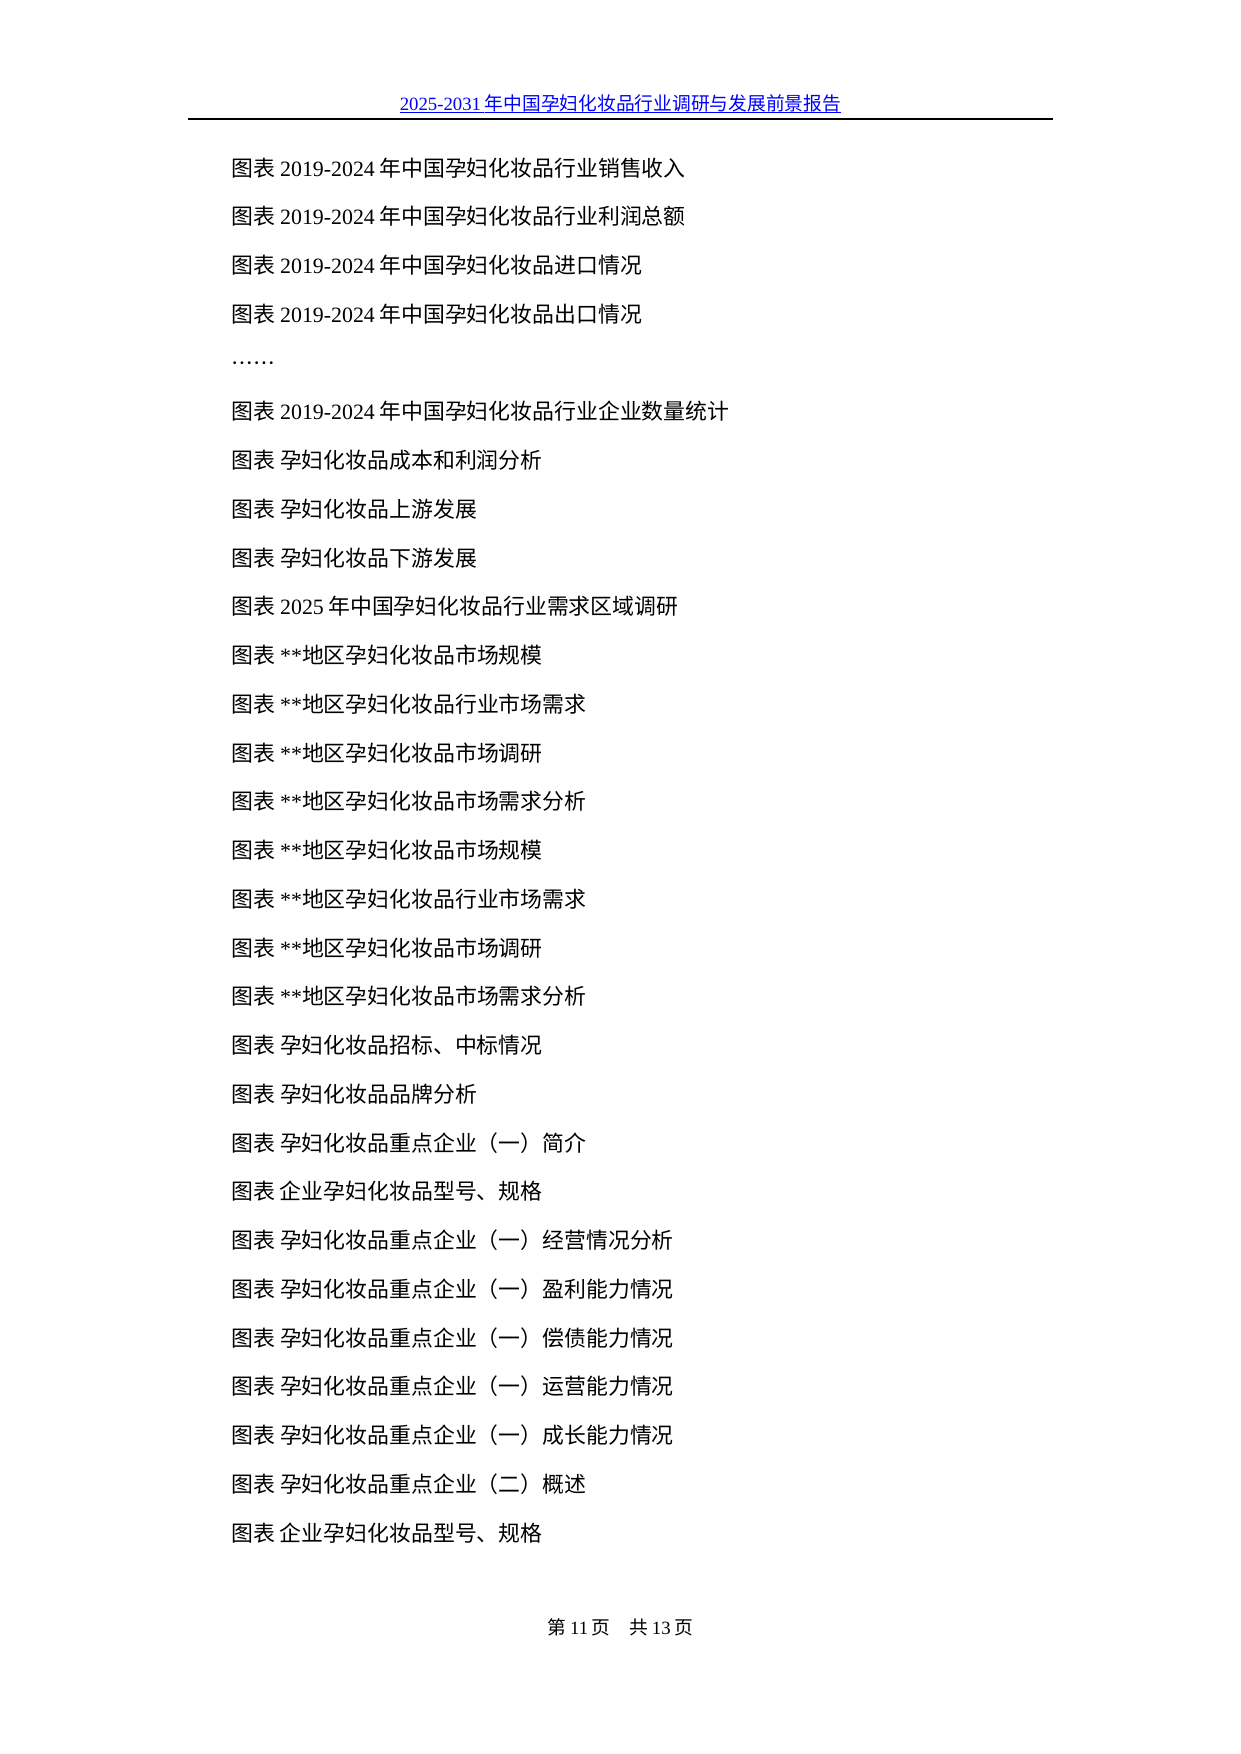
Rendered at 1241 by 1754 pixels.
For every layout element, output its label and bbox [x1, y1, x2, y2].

text [187, 150, 1053, 1548]
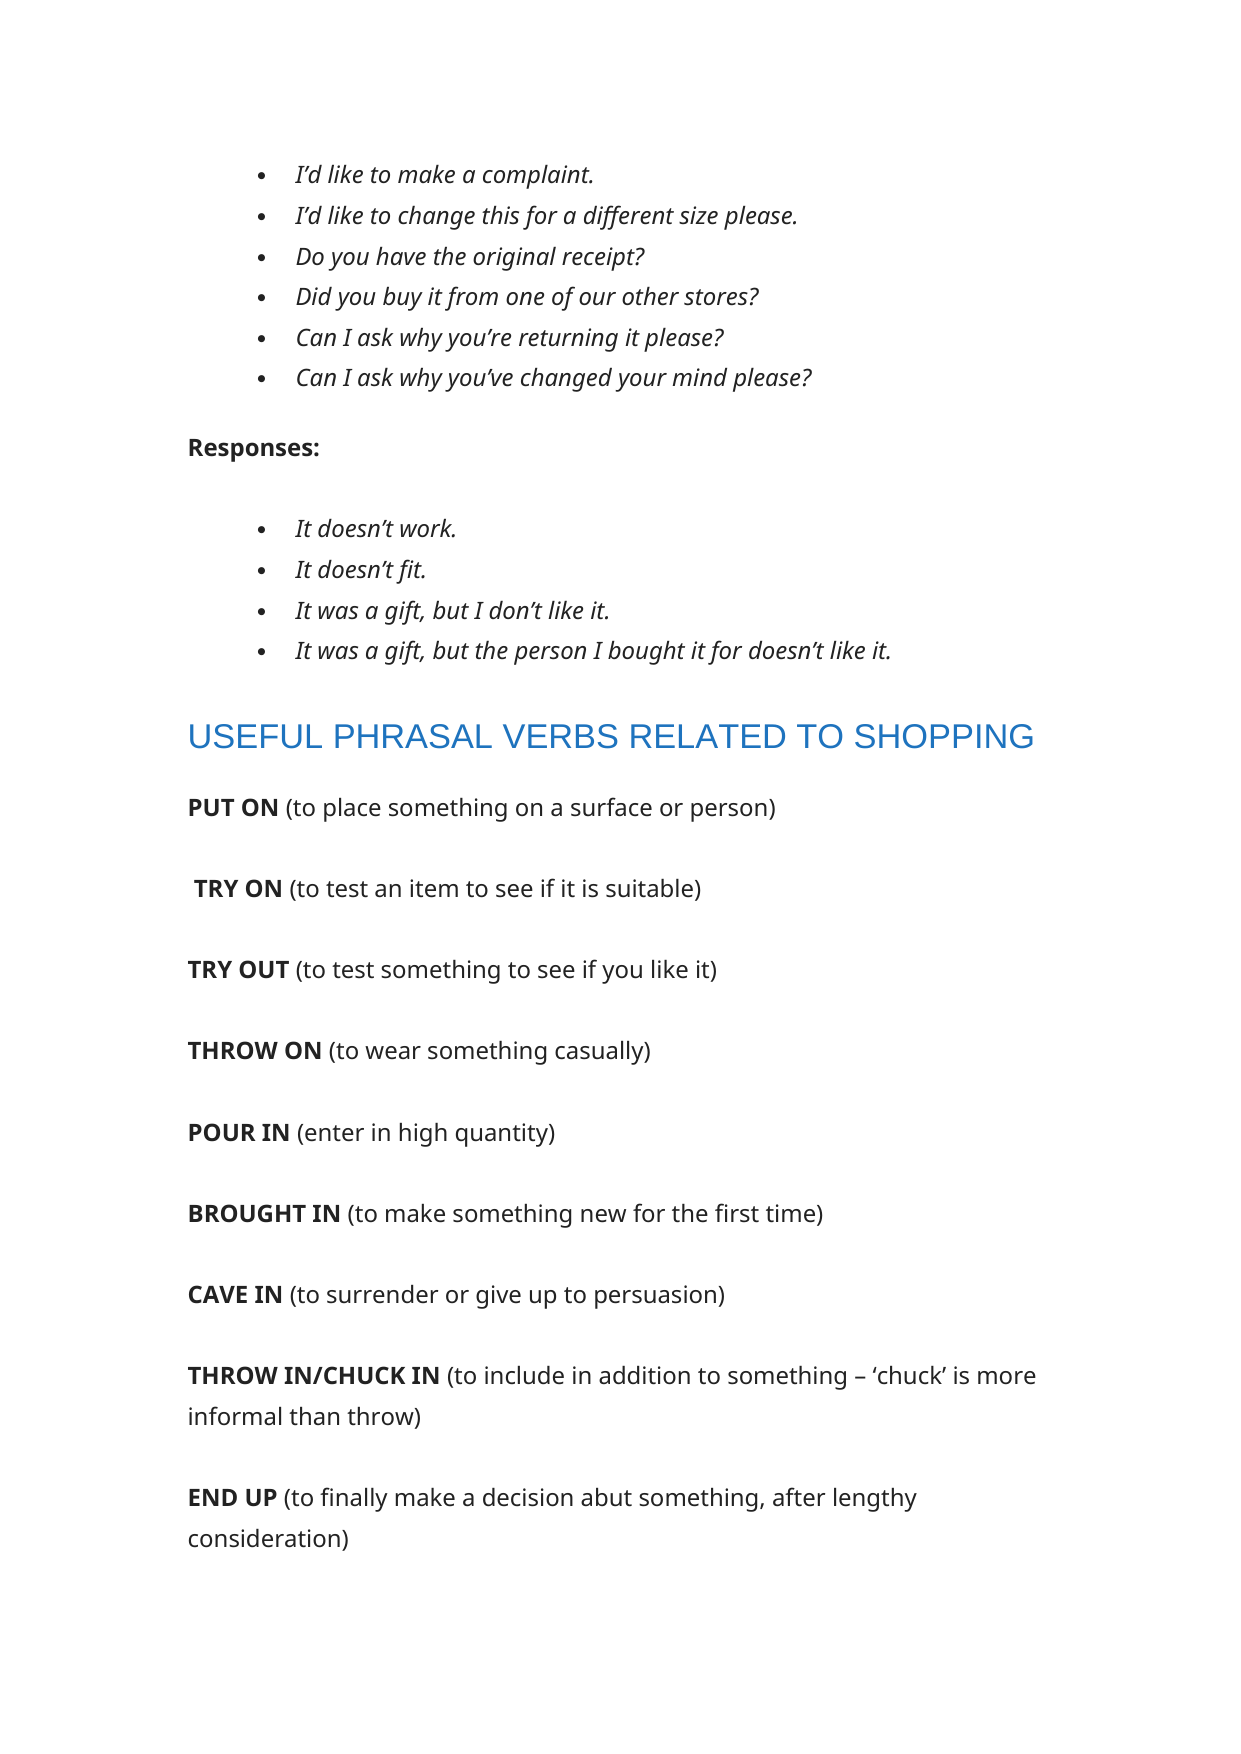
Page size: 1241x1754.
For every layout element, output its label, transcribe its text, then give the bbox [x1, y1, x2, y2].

list It was a gift, but I don’t like it. [258, 585, 1053, 626]
text POUR IN (enter in high quantity) [187, 1107, 1053, 1148]
text BROUGHT IN (to make something new for the first time) [187, 1188, 1053, 1229]
list Can I ask why you’re returning it please? [258, 312, 1053, 353]
text CAVE IN (to surrender or give up to persuasion) [187, 1270, 1053, 1310]
list Did you buy it from one of our other stores? [258, 272, 1053, 312]
list It doesn’t fit. [258, 545, 1053, 585]
text TRY OUT (to test something to see if you like it) [187, 945, 1053, 985]
text END UP (to finally make a decision abut something, after lengthy consideration) [187, 1473, 1053, 1554]
list Can I ask why you’ve changed your mind please? [258, 353, 1053, 394]
list I’d like to make a complaint. [258, 150, 1053, 191]
text THROW IN/CHUCK IN (to include in addition to something – ‘chuck’ is more informal than throw) [187, 1351, 1053, 1432]
list It was a gift, but the person I bought it for doesn’t like it. [258, 626, 1053, 667]
text USEFUL PHRASAL VERBS RELATED TO SHOPPING [187, 709, 1053, 756]
text PUT ON (to place something on a surface or person) [187, 782, 1053, 823]
list It doesn’t work. [258, 504, 1053, 545]
list I’d like to change this for a different size please. [258, 191, 1053, 231]
text TRY ON (to test an item to see if it is suitable) [187, 863, 1053, 904]
list Do you have the original receipt? [258, 231, 1053, 272]
text Responses: [187, 423, 1053, 463]
text THROW ON (to wear something casually) [187, 1026, 1053, 1067]
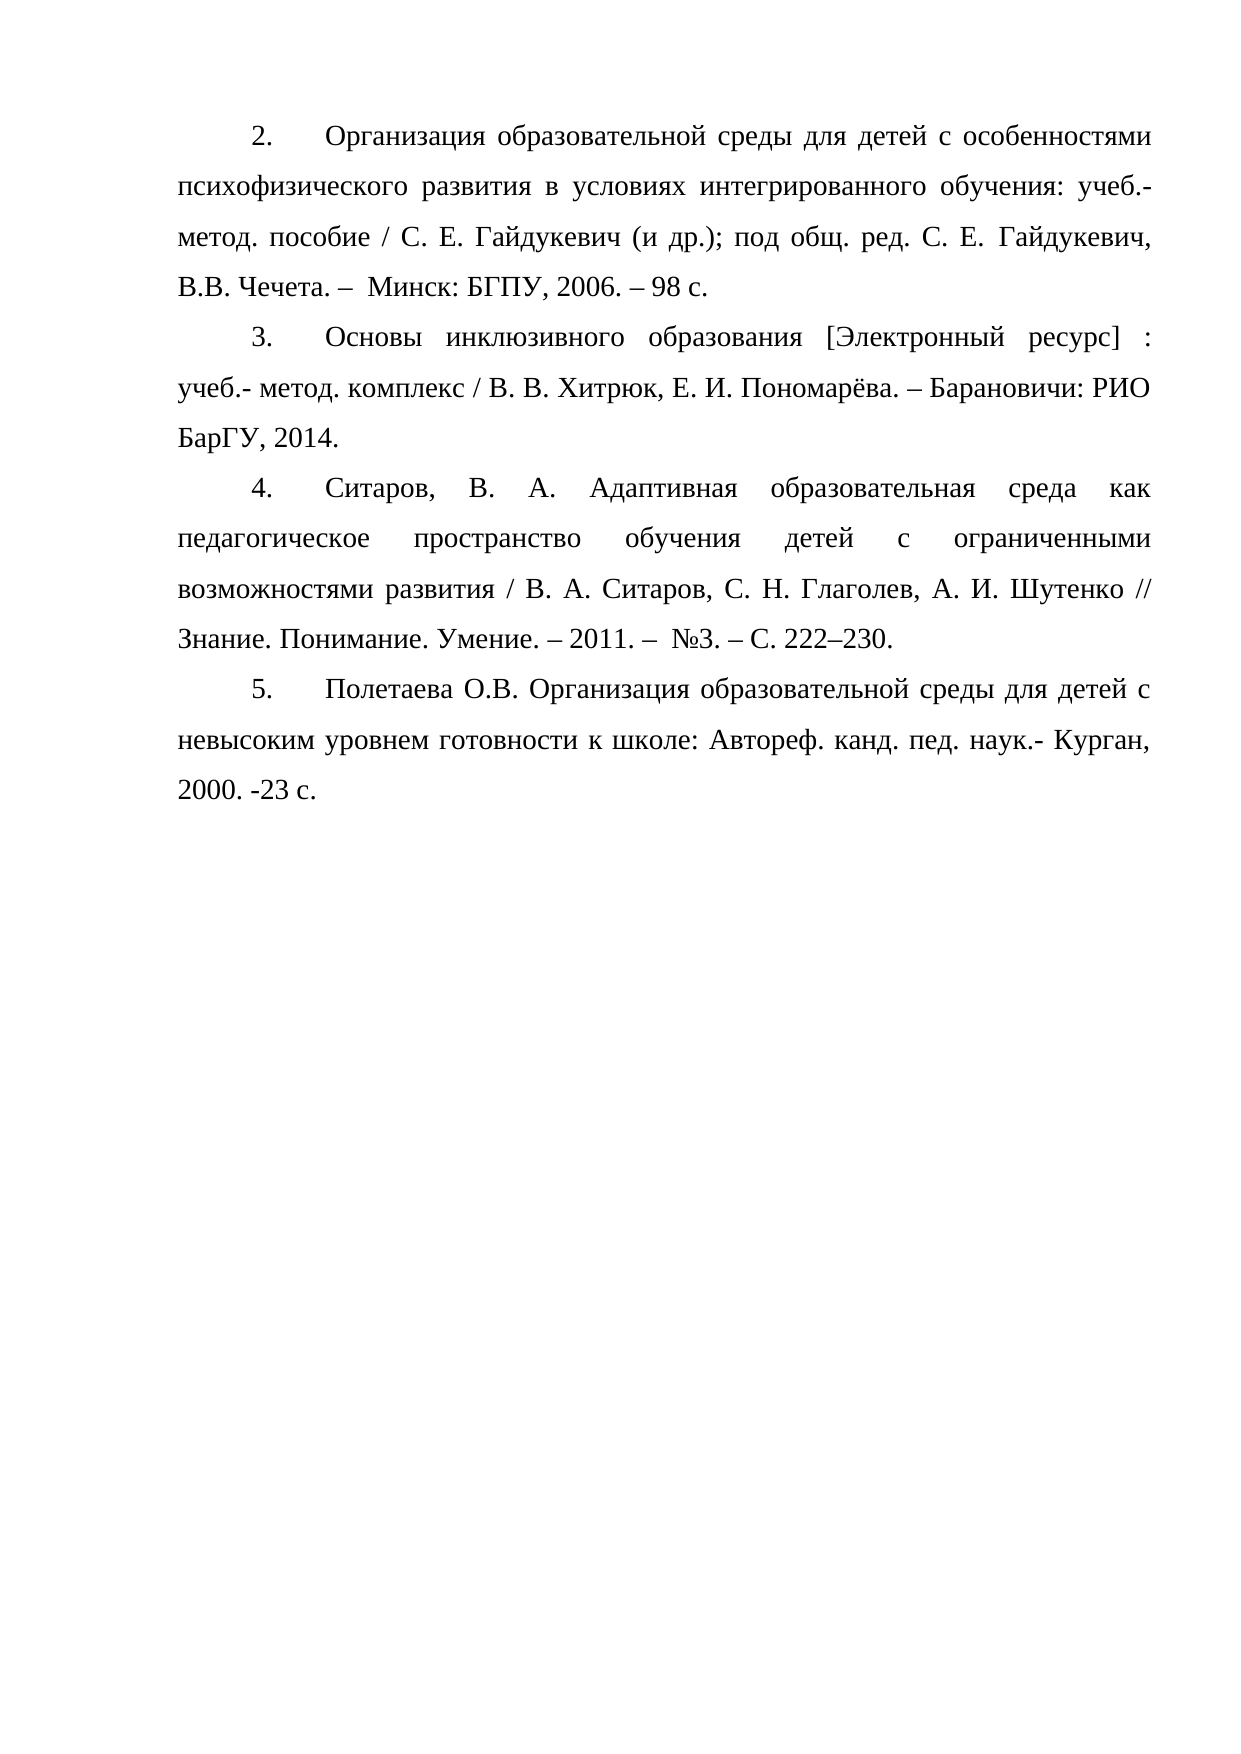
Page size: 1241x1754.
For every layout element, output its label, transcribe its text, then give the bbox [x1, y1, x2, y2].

list Организация образовательной среды для детей с особенностями психофизического развития в условиях интегрированного обучения: учеб.-метод. пособие / С. Е. Гайдукевич (и др.); под общ. ред. С. Е. Гайдукевич, В.В. Чечета. – Минск: БГПУ, 2006. – 98 с. [177, 118, 1152, 303]
list Основы инклюзивного образования [Электронный ресурс] : учеб.- метод. комплекс / В. В. Хитрюк, Е. И. Пономарёва. – Барановичи: РИО БарГУ, 2014. [177, 319, 1152, 453]
list Полетаева О.В. Организация образовательной среды для детей с невысоким уровнем готовности к школе: Автореф. канд. пед. наук.- Курган, 2000. -23 с. [177, 672, 1152, 806]
list Ситаров, В. А. Адаптивная образовательная среда как педагогическое пространство обучения детей с ограниченными возможностями развития / В. А. Ситаров, С. Н. Глаголев, А. И. Шутенко // Знание. Понимание. Умение. – 2011. – №3. – С. 222–230. [177, 470, 1152, 655]
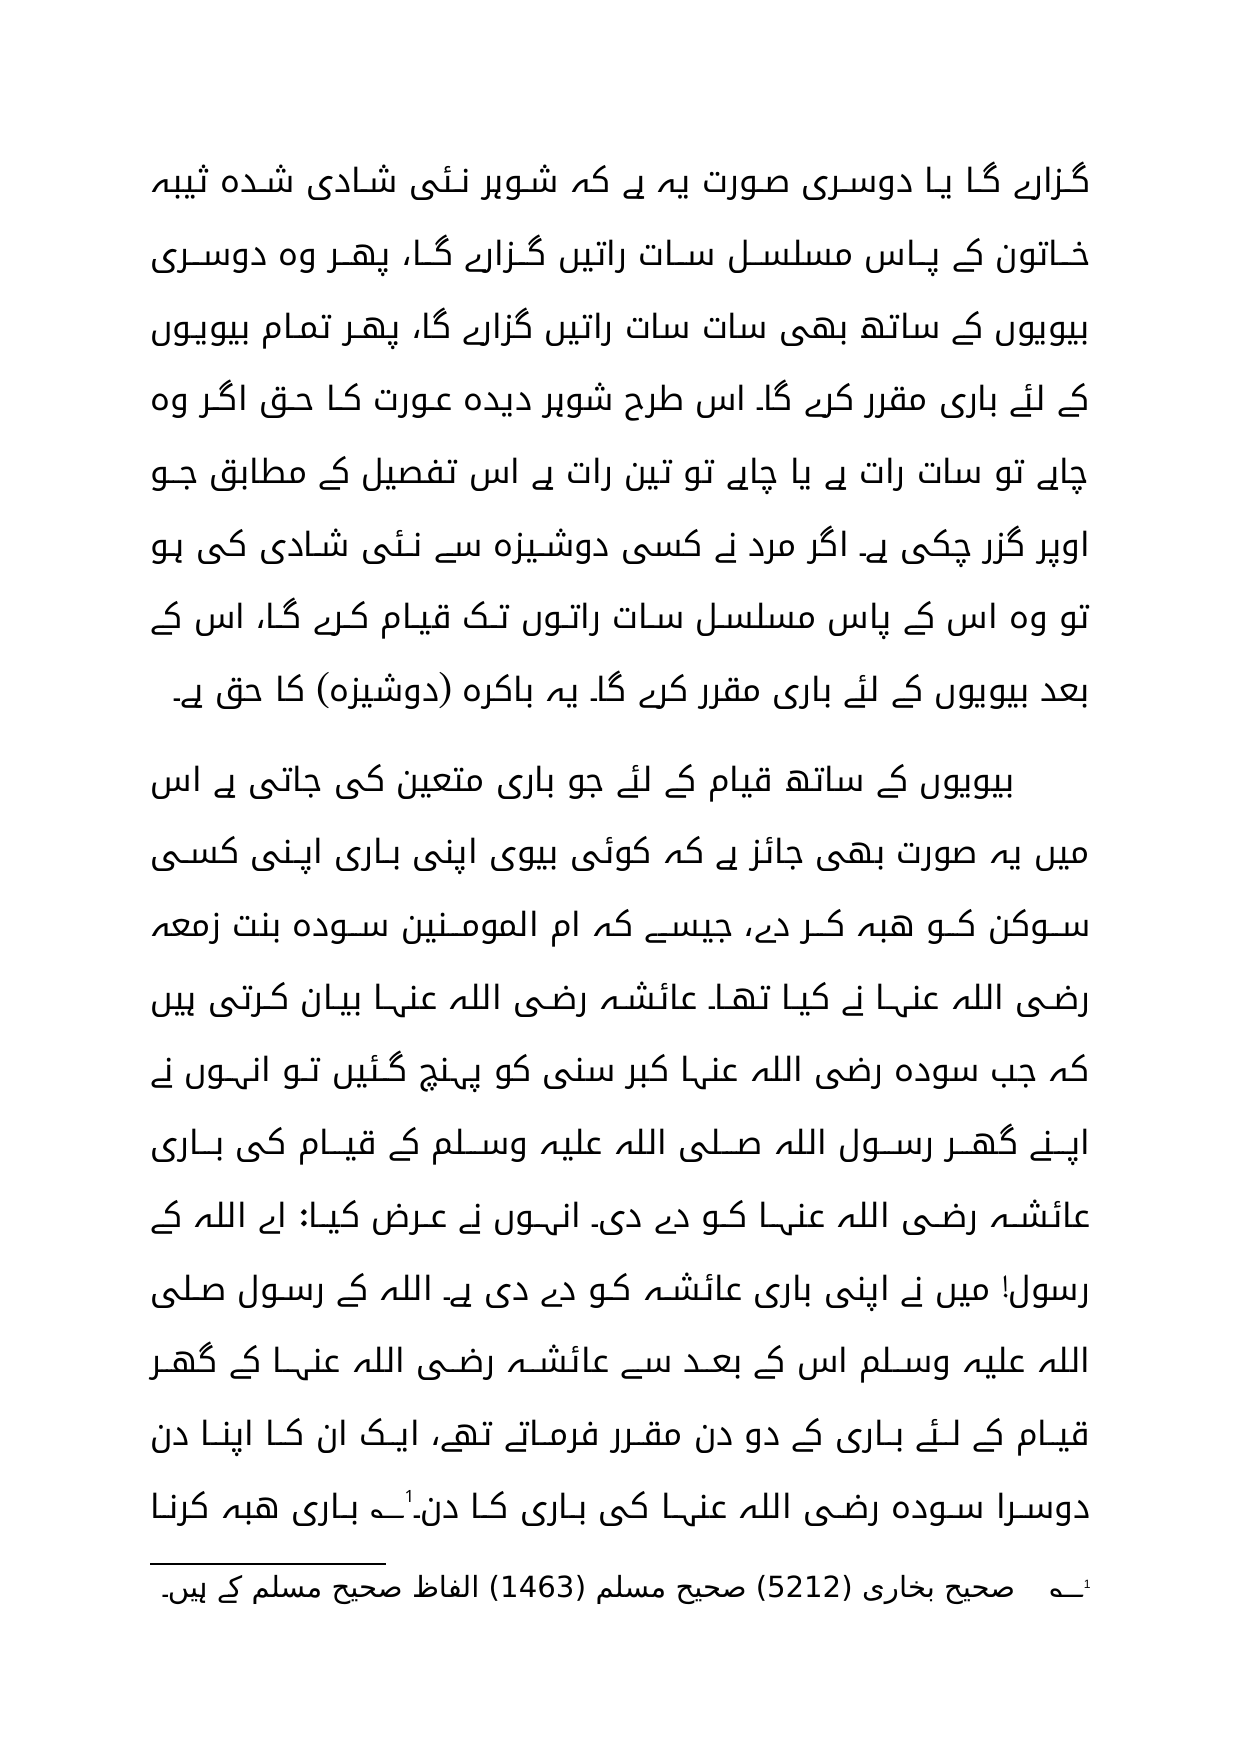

—————

PROBLEM DESCRIPTION: All of the material above needs to be restated exactly, with no pictures.

THE COMPLETED TASK:
Rendered at 1241 by 1754 pixels.
For every layout element, output its label and bbox [x1, y1, x2, y2].

text [187, 150, 1053, 1548]
Page size: 1241x1754.
For every layout element, output its label, transcribe its text, then give the bbox [x1, y1, x2, y2].

list It was a gift, but I don’t like it. [258, 585, 1053, 626]
text POUR IN (enter in high quantity) [187, 1107, 1053, 1148]
text BROUGHT IN (to make something new for the first time) [187, 1188, 1053, 1229]
list Can I ask why you’re returning it please? [258, 312, 1053, 353]
text CAVE IN (to surrender or give up to persuasion) [187, 1270, 1053, 1310]
list Did you buy it from one of our other stores? [258, 272, 1053, 312]
list It doesn’t fit. [258, 545, 1053, 585]
text TRY OUT (to test something to see if you like it) [187, 945, 1053, 985]
text END UP (to finally make a decision abut something, after lengthy consideration) [187, 1473, 1053, 1554]
list Can I ask why you’ve changed your mind please? [258, 353, 1053, 394]
list I’d like to make a complaint. [258, 150, 1053, 191]
text THROW IN/CHUCK IN (to include in addition to something – ‘chuck’ is more informal than throw) [187, 1351, 1053, 1432]
list It was a gift, but the person I bought it for doesn’t like it. [258, 626, 1053, 667]
text USEFUL PHRASAL VERBS RELATED TO SHOPPING [187, 709, 1053, 756]
text PUT ON (to place something on a surface or person) [187, 782, 1053, 823]
list It doesn’t work. [258, 504, 1053, 545]
list I’d like to change this for a different size please. [258, 191, 1053, 231]
text TRY ON (to test an item to see if it is suitable) [187, 863, 1053, 904]
list Do you have the original receipt? [258, 231, 1053, 272]
text Responses: [187, 423, 1053, 463]
text THROW ON (to wear something casually) [187, 1026, 1053, 1067]
Page size: 1241x1754.
For every layout element, output its label, transcribe its text, then give the bbox [x1, y1, x2, y2].

list Организация образовательной среды для детей с особенностями психофизического развития в условиях интегрированного обучения: учеб.-метод. пособие / С. Е. Гайдукевич (и др.); под общ. ред. С. Е. Гайдукевич, В.В. Чечета. – Минск: БГПУ, 2006. – 98 с. [177, 118, 1152, 303]
list Основы инклюзивного образования [Электронный ресурс] : учеб.- метод. комплекс / В. В. Хитрюк, Е. И. Пономарёва. – Барановичи: РИО БарГУ, 2014. [177, 319, 1152, 453]
list Полетаева О.В. Организация образовательной среды для детей с невысоким уровнем готовности к школе: Автореф. канд. пед. наук.- Курган, 2000. -23 с. [177, 672, 1152, 806]
list Ситаров, В. А. Адаптивная образовательная среда как педагогическое пространство обучения детей с ограниченными возможностями развития / В. А. Ситаров, С. Н. Глаголев, А. И. Шутенко // Знание. Понимание. Умение. – 2011. – №3. – С. 222–230. [177, 470, 1152, 655]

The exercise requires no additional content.